My Wild Horses

I am looking for wild horses. They should be right there, just across the way.
The water is calm and steely gray with dashes of deep blue as the sun rises over the town of Beaufort, North Carolina. I am told that a pack of wild horses comes down to the water early in the morning, do their wild horse thing somewhere inland during the day, then return to the sandy edge of the bay for a sundowner slurp.
My eyes strain to catch a flash of a tail, a long muzzle parting the shrubs.

I am looking for wild horses. All day. Other people have seen them, I am told they exist.
The water is full of sailboats and kayakers and kids and dogs in bright yellow lifejackets and instead of appreciating the scene before me, I am wishing for wild horses to somehow make it better. To inspire me. To be the magic I feel I am lacking.

Dusk has nearly dissipated into darkness and the wild horses haven't appeared yet.
I let my eyes blur that distant shoreline into muted greens and sandy beiges flowing into that steely gray blue liquid and I focus on what is in front of me right now: the sunset bleeding reds and oranges into the still water, a gaggle of little boys giggling about a dog on a scooter, the blushing moon ascending over the four shop-lined blocks of this town, the soft vibrato of a guitar strumming singer echoing off the sportfishing boats from the deck of a waterfront bar, tanned sailboaters sitting in lawn chairs on the fingerpiers sipping cheap beer and smiling.

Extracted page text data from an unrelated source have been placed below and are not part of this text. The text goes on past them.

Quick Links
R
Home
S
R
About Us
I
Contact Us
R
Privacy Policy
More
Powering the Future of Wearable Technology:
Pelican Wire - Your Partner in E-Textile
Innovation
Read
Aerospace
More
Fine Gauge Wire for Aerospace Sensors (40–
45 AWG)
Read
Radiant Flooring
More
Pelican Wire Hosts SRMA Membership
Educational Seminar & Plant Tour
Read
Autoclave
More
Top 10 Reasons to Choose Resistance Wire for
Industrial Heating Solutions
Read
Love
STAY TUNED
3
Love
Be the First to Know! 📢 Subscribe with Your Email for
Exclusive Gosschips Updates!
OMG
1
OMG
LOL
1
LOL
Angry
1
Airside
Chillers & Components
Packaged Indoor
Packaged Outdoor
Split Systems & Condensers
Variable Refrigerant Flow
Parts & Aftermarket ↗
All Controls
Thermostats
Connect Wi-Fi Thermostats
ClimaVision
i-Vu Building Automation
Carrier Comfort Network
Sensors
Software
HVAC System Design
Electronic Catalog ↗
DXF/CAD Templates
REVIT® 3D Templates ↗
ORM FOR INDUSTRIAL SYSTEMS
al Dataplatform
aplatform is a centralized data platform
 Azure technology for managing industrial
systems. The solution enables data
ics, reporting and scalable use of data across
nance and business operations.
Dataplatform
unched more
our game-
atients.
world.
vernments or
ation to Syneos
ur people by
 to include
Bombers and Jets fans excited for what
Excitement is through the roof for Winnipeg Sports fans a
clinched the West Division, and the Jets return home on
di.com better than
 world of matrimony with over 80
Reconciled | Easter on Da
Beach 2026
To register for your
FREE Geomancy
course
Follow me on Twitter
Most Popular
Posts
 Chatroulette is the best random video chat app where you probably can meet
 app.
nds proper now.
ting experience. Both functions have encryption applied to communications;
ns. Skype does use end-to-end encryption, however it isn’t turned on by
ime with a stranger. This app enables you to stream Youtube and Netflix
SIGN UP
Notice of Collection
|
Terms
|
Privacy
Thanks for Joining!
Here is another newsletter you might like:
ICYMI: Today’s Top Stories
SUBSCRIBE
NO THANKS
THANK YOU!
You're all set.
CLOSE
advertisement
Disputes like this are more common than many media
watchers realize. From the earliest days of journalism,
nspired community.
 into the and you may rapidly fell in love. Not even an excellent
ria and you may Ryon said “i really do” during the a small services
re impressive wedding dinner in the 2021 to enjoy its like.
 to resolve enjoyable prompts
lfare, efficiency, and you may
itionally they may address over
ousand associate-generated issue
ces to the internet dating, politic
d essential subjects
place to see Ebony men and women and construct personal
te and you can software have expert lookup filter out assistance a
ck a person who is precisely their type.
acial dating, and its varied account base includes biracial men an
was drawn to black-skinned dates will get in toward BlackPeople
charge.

I forget about the wild horses for the time being and stop looking out the window, holding my breath and squinting. I am here, now, soaking in the soft southern evening knowing that in this moment there are too many other beautiful things to experience to be consumed with my search for wild horses. They will either show up or they won't, but staring out to a distant spit of land eyes unfocused and tired with strain will not make them appear any faster or even at all.

I still know (believe) they are there though and I am pretty sure that when I least expect them to whinny up a storm on that distant beach in a wild horse frenzy I'll see them and it will just be another moment, in the moment, of contented amazement.